Whole cluster goes down if one node fails to serve the request


#1

Hi All,

I am using latest aerospike[community 3.14.1.3] with latest java client and facing timeout exceptions with healthy nodes even if those nodes are available.

scenario explanation: i am using a cluster of 4 nodes and the problem occurs when only one node goes down / fails to serve the request against limited number of fd[proto-fd-max]

Due to the failure of only one node my whole application goes down and throws socket timeout exception with all nodes. [WHY ???]

As per my understanding it should discard that dirty node from my cluster and my app still should be able to work [except those threads which are trying to connect the dirty node and need refreshment from java client].

Please output the expected behaviour and let me know if i am doing something wrong.


#2

Do you have retry defined in your client application’s policy? Why did the node go down? Is this 1 application using aerospike that dies, or all apps?


#3

If one server node has reached proto-fd-max and all nodes have the same proto-fd-max limit, then it’s likely that all nodes are reaching that same limit.
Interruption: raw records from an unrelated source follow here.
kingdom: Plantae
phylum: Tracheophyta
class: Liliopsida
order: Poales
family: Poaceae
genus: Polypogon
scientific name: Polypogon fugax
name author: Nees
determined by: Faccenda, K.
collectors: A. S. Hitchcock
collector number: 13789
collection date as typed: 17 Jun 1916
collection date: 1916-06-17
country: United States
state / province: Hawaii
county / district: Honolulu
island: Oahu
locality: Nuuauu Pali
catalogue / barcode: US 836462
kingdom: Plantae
Also, there is a short time-frame (~ 1 second) after node goes down where the cluster blocks writes until new partition map is agreed upon.


#4

I replicated this issue by lowering down the fd of only one node,in actual scenario it was a hardware failure of one node and due to this failure our cluster took approx 45 min to recover.until then our application was getting continous timeout exception while it was trying to connect the cluster.


#5

we were also trying to connect our cluster with aql but that was also throwing errors


#6

Albot/Brian any update?


#7

Since I know nothing about your application, I would suggest running the java benchmarks against a test cluster. Kill a node and see what happens. The benchmarks programs will get some errors and then recover once the node is removed from the client’s view of the cluster.